> Directions for this task: Reproduce the source text of every item below character for character, keeping each line, symbol, and indentation unchanged.

»»

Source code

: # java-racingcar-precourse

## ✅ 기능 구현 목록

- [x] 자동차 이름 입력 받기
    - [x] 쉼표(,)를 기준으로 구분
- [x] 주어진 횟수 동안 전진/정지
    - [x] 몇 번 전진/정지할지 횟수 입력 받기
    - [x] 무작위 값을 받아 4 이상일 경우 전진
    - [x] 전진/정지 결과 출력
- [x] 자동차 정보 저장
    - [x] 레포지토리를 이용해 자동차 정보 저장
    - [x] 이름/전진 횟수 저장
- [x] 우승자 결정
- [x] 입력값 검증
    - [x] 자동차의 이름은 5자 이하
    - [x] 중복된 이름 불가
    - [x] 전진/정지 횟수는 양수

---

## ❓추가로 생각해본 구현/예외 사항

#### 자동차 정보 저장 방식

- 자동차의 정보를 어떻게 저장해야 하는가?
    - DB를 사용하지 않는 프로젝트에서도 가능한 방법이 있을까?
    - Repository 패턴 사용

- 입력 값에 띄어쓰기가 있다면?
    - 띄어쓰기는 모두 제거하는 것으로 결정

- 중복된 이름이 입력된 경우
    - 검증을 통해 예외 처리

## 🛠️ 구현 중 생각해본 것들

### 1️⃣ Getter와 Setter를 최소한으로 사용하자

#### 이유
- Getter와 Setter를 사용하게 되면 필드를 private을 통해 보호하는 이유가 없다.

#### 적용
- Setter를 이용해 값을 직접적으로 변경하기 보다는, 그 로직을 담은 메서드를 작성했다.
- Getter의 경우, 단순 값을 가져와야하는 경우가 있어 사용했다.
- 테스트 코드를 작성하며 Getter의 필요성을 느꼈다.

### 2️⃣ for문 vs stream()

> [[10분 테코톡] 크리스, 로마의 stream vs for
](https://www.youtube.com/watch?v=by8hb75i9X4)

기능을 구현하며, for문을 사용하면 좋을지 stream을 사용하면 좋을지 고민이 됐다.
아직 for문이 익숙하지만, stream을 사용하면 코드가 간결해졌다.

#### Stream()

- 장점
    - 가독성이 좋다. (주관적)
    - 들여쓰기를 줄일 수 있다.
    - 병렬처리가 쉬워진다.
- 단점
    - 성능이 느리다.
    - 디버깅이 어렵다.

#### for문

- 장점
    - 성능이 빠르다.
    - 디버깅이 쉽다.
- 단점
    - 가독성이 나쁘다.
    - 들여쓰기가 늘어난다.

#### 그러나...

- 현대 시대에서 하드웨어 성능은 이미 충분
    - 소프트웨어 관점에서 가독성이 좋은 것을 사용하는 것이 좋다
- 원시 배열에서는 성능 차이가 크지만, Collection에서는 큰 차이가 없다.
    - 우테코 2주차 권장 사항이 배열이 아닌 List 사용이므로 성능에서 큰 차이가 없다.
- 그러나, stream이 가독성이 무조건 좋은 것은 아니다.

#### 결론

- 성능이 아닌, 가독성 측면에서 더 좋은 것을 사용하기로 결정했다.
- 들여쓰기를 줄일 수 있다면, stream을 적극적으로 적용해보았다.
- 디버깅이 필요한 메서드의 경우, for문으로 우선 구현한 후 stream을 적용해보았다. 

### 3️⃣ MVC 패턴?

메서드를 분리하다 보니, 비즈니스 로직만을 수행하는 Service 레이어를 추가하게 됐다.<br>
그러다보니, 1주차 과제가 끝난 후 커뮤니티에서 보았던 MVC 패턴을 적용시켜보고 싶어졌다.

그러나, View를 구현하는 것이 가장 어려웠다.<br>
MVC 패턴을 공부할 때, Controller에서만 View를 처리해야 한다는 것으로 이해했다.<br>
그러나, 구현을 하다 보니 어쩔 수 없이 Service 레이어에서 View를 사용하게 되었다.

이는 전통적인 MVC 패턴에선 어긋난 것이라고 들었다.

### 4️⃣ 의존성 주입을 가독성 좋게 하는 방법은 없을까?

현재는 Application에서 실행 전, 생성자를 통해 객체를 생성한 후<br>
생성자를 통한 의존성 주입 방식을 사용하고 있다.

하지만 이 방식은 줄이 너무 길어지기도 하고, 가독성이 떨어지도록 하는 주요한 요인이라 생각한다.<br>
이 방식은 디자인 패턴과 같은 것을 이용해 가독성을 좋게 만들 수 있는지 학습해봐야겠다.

««

> Response to this exercise:
Source code

: # java-racingcar-precourse

## ✅ 기능 구현 목록

- [x] 자동차 이름 입력 받기
    - [x] 쉼표(,)를 기준으로 구분
- [x] 주어진 횟수 동안 전진/정지
    - [x] 몇 번 전진/정지할지 횟수 입력 받기
    - [x] 무작위 값을 받아 4 이상일 경우 전진
    - [x] 전진/정지 결과 출력
- [x] 자동차 정보 저장
    - [x] 레포지토리를 이용해 자동차 정보 저장
    - [x] 이름/전진 횟수 저장
- [x] 우승자 결정
- [x] 입력값 검증
    - [x] 자동차의 이름은 5자 이하
    - [x] 중복된 이름 불가
    - [x] 전진/정지 횟수는 양수

---

## ❓추가로 생각해본 구현/예외 사항

#### 자동차 정보 저장 방식

- 자동차의 정보를 어떻게 저장해야 하는가?
    - DB를 사용하지 않는 프로젝트에서도 가능한 방법이 있을까?
    - Repository 패턴 사용

- 입력 값에 띄어쓰기가 있다면?
    - 띄어쓰기는 모두 제거하는 것으로 결정

- 중복된 이름이 입력된 경우
    - 검증을 통해 예외 처리

## 🛠️ 구현 중 생각해본 것들

### 1️⃣ Getter와 Setter를 최소한으로 사용하자

#### 이유
- Getter와 Setter를 사용하게 되면 필드를 private을 통해 보호하는 이유가 없다.

#### 적용
- Setter를 이용해 값을 직접적으로 변경하기 보다는, 그 로직을 담은 메서드를 작성했다.
- Getter의 경우, 단순 값을 가져와야하는 경우가 있어 사용했다.
- 테스트 코드를 작성하며 Getter의 필요성을 느꼈다.

### 2️⃣ for문 vs stream()

> [[10분 테코톡] 크리스, 로마의 stream vs for
](https://www.youtube.com/watch?v=by8hb75i9X4)

기능을 구현하며, for문을 사용하면 좋을지 stream을 사용하면 좋을지 고민이 됐다.
아직 for문이 익숙하지만, stream을 사용하면 코드가 간결해졌다.

#### Stream()

- 장점
    - 가독성이 좋다. (주관적)
    - 들여쓰기를 줄일 수 있다.
    - 병렬처리가 쉬워진다.
- 단점
    - 성능이 느리다.
    - 디버깅이 어렵다.

#### for문

- 장점
    - 성능이 빠르다.
    - 디버깅이 쉽다.
- 단점
    - 가독성이 나쁘다.
    - 들여쓰기가 늘어난다.

#### 그러나...

- 현대 시대에서 하드웨어 성능은 이미 충분
    - 소프트웨어 관점에서 가독성이 좋은 것을 사용하는 것이 좋다
- 원시 배열에서는 성능 차이가 크지만, Collection에서는 큰 차이가 없다.
    - 우테코 2주차 권장 사항이 배열이 아닌 List 사용이므로 성능에서 큰 차이가 없다.
- 그러나, stream이 가독성이 무조건 좋은 것은 아니다.

#### 결론

- 성능이 아닌, 가독성 측면에서 더 좋은 것을 사용하기로 결정했다.
- 들여쓰기를 줄일 수 있다면, stream을 적극적으로 적용해보았다.
- 디버깅이 필요한 메서드의 경우, for문으로 우선 구현한 후 stream을 적용해보았다. 

### 3️⃣ MVC 패턴?

메서드를 분리하다 보니, 비즈니스 로직만을 수행하는 Service 레이어를 추가하게 됐다.<br>
그러다보니, 1주차 과제가 끝난 후 커뮤니티에서 보았던 MVC 패턴을 적용시켜보고 싶어졌다.

그러나, View를 구현하는 것이 가장 어려웠다.<br>
MVC 패턴을 공부할 때, Controller에서만 View를 처리해야 한다는 것으로 이해했다.<br>
그러나, 구현을 하다 보니 어쩔 수 없이 Service 레이어에서 View를 사용하게 되었다.

이는 전통적인 MVC 패턴에선 어긋난 것이라고 들었다.

### 4️⃣ 의존성 주입을 가독성 좋게 하는 방법은 없을까?

현재는 Application에서 실행 전, 생성자를 통해 객체를 생성한 후<br>
생성자를 통한 의존성 주입 방식을 사용하고 있다.

하지만 이 방식은 줄이 너무 길어지기도 하고, 가독성이 떨어지도록 하는 주요한 요인이라 생각한다.<br>
이 방식은 디자인 패턴과 같은 것을 이용해 가독성을 좋게 만들 수 있는지 학습해봐야겠다.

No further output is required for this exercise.